◆ EXTRACTO SELECCIONADO ◆
▬▬▬▬▬▬▬▬▬▬
Aguante el Terror Córdoba
by Salomón Reyes
Hace unos años me enrosqué en una discusión con un agente de ventas porque pretendía cobrarme el fee[1] de exhibición de una película, que el director y productor ya nos había concedido de forma gratuita y queríamos mostrar en el Nox Film Fest. La mujer de la agencia argumentaba que nosotros en los festivales hacíamos plata exhibiendo la película y era justo que pagáramos. Me armé de paciencia y le contesté en una nota de descargo, que era posible que algunos festivales tuvieran presupuesto para el pago de fees pero que no era nuestro caso y que tampoco era el caso de una gran mayoría de festivales, que con un mínimo de recursos son capaces de programar cine de calidad y que de otro modo, no llegaría a los espectadores. La discusión subió de tono en idas y venidas hasta que le contesté una barbaridad. “Tu película me interesa porque conozco al director si no, jamás me hubiera fijado en ella”.
Escribo esto sentado en una sucursal del “Café de Barrio” en Córdoba, Argentina, en donde está ocurriendo el Terror Córdoba, un festival de cine increíble que este año tiene más de 40 colaboradores-voluntarios y con un presupuesto general de $1.000 dólares, sí leyeron bien, 41.000 pesos uruguayos. No me pregunten cómo lo hacen pero lo hacen. El Terror Córdoba construye una experiencia urbana que incluye, música, performances, intervenciones, charlas, fiestas, además de una curaduría sensacional de películas de género.
▬▬▬▬▬▬▬▬▬▬
Filas de una colección:
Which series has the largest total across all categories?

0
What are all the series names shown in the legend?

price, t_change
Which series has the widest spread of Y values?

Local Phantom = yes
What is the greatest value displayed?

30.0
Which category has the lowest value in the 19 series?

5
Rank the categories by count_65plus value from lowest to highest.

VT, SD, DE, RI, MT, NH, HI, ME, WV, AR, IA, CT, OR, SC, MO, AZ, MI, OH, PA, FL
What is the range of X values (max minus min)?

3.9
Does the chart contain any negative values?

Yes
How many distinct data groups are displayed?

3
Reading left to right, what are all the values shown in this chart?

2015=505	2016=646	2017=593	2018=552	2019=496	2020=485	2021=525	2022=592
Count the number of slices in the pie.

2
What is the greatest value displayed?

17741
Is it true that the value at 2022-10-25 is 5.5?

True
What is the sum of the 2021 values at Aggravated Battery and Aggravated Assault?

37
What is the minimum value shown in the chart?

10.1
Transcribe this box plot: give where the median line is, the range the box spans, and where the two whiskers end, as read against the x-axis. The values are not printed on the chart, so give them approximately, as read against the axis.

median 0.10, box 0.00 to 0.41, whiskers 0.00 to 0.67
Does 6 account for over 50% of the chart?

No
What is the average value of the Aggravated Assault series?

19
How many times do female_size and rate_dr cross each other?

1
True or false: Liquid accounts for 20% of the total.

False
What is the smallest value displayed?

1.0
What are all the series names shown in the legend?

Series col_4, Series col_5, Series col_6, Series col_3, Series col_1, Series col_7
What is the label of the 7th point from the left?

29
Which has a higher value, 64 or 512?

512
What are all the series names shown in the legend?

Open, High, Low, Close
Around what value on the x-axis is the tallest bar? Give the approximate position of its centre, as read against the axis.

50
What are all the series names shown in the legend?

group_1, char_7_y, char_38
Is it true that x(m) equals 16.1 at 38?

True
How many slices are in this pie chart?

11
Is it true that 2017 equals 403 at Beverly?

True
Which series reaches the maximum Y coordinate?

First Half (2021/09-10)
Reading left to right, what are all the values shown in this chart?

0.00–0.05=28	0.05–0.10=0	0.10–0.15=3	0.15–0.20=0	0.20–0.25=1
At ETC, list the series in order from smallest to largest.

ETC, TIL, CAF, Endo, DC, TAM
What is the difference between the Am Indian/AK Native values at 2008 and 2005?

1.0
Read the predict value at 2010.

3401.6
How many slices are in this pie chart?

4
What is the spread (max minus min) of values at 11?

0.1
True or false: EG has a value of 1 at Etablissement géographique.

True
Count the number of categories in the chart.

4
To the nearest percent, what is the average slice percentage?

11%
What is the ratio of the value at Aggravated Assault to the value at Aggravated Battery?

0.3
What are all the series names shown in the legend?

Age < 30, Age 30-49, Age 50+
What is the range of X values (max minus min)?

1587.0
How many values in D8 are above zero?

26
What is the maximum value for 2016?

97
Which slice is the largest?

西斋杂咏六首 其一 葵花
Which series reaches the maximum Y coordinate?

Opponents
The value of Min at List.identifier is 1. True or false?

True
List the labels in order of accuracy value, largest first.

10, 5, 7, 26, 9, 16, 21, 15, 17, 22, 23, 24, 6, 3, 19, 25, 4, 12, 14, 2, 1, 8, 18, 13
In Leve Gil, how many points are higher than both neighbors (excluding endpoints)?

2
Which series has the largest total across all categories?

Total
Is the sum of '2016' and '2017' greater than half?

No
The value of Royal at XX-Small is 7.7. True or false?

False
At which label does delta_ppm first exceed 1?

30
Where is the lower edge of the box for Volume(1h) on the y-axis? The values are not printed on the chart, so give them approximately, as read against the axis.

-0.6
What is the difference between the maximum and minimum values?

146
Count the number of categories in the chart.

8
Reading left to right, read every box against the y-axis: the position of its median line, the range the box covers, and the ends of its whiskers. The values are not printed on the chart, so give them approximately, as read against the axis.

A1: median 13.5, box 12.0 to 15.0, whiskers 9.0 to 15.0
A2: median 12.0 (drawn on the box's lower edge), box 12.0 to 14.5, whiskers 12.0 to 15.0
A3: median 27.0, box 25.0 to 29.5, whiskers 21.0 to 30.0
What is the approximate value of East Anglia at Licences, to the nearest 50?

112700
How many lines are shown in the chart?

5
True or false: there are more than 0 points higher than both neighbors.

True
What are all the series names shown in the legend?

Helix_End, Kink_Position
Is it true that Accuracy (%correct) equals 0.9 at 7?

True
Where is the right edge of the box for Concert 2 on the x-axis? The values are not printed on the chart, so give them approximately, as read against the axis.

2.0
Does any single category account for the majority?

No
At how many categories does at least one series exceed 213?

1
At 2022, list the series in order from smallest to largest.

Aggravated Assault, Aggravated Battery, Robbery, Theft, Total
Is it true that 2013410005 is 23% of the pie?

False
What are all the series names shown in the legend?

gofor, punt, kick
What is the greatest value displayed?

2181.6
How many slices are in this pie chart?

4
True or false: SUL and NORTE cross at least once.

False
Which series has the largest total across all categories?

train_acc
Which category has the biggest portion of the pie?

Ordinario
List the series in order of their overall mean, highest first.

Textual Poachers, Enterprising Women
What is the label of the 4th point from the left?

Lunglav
▬▬▬▬▬▬▬▬▬▬
◆ TAREAS A REALIZAR ◆
1) Traduce al inglés esta oración del texto sobre el Terror Córdoba: "No me pregunten cómo lo hacen pero lo hacen."
2) Transcribe del texto sobre el Terror Córdoba todo lo que va desde "Escribo esto sentado" hasta "películas de género.".
3) Según el texto sobre el Terror Córdoba, ¿cuántos colaboradores-voluntarios tiene el festival este año?

◆ RESPUESTAS POR TAREA ◆
1) Don't ask me how they do it, but they do it.

2)
Escribo esto sentado en una sucursal del “Café de Barrio” en Córdoba, Argentina, en donde está ocurriendo el Terror Córdoba, un festival de cine increíble que este año tiene más de 40 colaboradores-voluntarios y con un presupuesto general de $1.000 dólares, sí leyeron bien, 41.000 pesos uruguayos. No me pregunten cómo lo hacen pero lo hacen. El Terror Córdoba construye una experiencia urbana que incluye, música, performances, intervenciones, charlas, fiestas, además de una curaduría sensacional de películas de género.

3) Más de 40.